Text shown:
* * * * * * * * *
Conductive Education teaches the development and application of physical skills in everyday situations and was developed for children and adults with physical disabilities resulting from damage to the brain or conditions affecting the central nervous system.
It merges elements of education and rehabilitation in an holistic ‘whole person’ approach, and helps people with permanent disabilities gain greater independence by improving their physical, cognitive and problem solving abilities.
Conditions where conductive education has proved particularly helpful are cerebral palsy, Parkinson’s Disease, Multiple Sclerosis, Stroke or Acquired Head Injury.
In general it is appropriate for children and adults with neurologically based disorders of movement, balance, voluntary and involuntary muscle control, perception, speech and language.
The role of the ‘teacher’, known as a Conductor, can be viewed in a similar light to the conductor of an orchestra: Analysing, providing feedback, keeping tempo, guiding, rehearsing, coordinating, encouraging and motivating individuals as they gain mastery of their ‘instrument’ – their minds and bodies. The ‘music’ is the particular functions and tasks that an individual needs to perform in order to gain greater independence and control. These are different for every person.
It is education because it helps develop transferable knowledge and skills in a class or group environment. This is distinct from training – when a person is taught to do particular thing in a particular way – or therapy, something a person receives or has done to them. In conductive education, the person is an active participant who is helped to establish goals, develop greater knowledge and appreciation of their abilities and, where they can, adapt the programme to their particular learning style, needs and abilities.
* * * * * * * * *
Input data:
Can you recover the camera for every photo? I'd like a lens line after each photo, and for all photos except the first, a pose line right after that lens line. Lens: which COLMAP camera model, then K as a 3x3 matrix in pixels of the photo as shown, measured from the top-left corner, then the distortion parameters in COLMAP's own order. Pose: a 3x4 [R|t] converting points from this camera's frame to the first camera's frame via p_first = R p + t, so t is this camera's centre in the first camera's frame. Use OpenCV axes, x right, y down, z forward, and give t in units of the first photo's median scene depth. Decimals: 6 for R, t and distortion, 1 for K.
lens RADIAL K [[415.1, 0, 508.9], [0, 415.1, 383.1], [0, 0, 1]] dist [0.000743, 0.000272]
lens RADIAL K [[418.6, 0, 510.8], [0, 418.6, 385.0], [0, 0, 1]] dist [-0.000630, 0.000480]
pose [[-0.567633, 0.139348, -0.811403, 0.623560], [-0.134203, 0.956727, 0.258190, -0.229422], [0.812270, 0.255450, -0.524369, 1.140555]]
* * * * * * * * *
Work request A:
Translate this sentence from the text on conductive education into Spanish: "Conditions where conductive education has proved particularly helpful are cerebral palsy, Parkinson’s Disease, Multiple Sclerosis, Stroke or Acquired Head Injury."
Work request B:
According to the text on conductive education, what is the "teacher" called?
Work request C:
The text on conductive education compares the Conductor to the conductor of an orchestra. List every activity it names as part of that role.

Written reply A:
Las afecciones en las que la educación conductiva ha resultado especialmente útil son la parálisis cerebral, la enfermedad de Parkinson, la esclerosis múltiple, el accidente cerebrovascular o la lesión cerebral adquirida.

Written reply B:
A Conductor.

Written reply C:
- Analysing
- Providing feedback
- Keeping tempo
- Guiding
- Rehearsing
- Coordinating
- Encouraging
- Motivating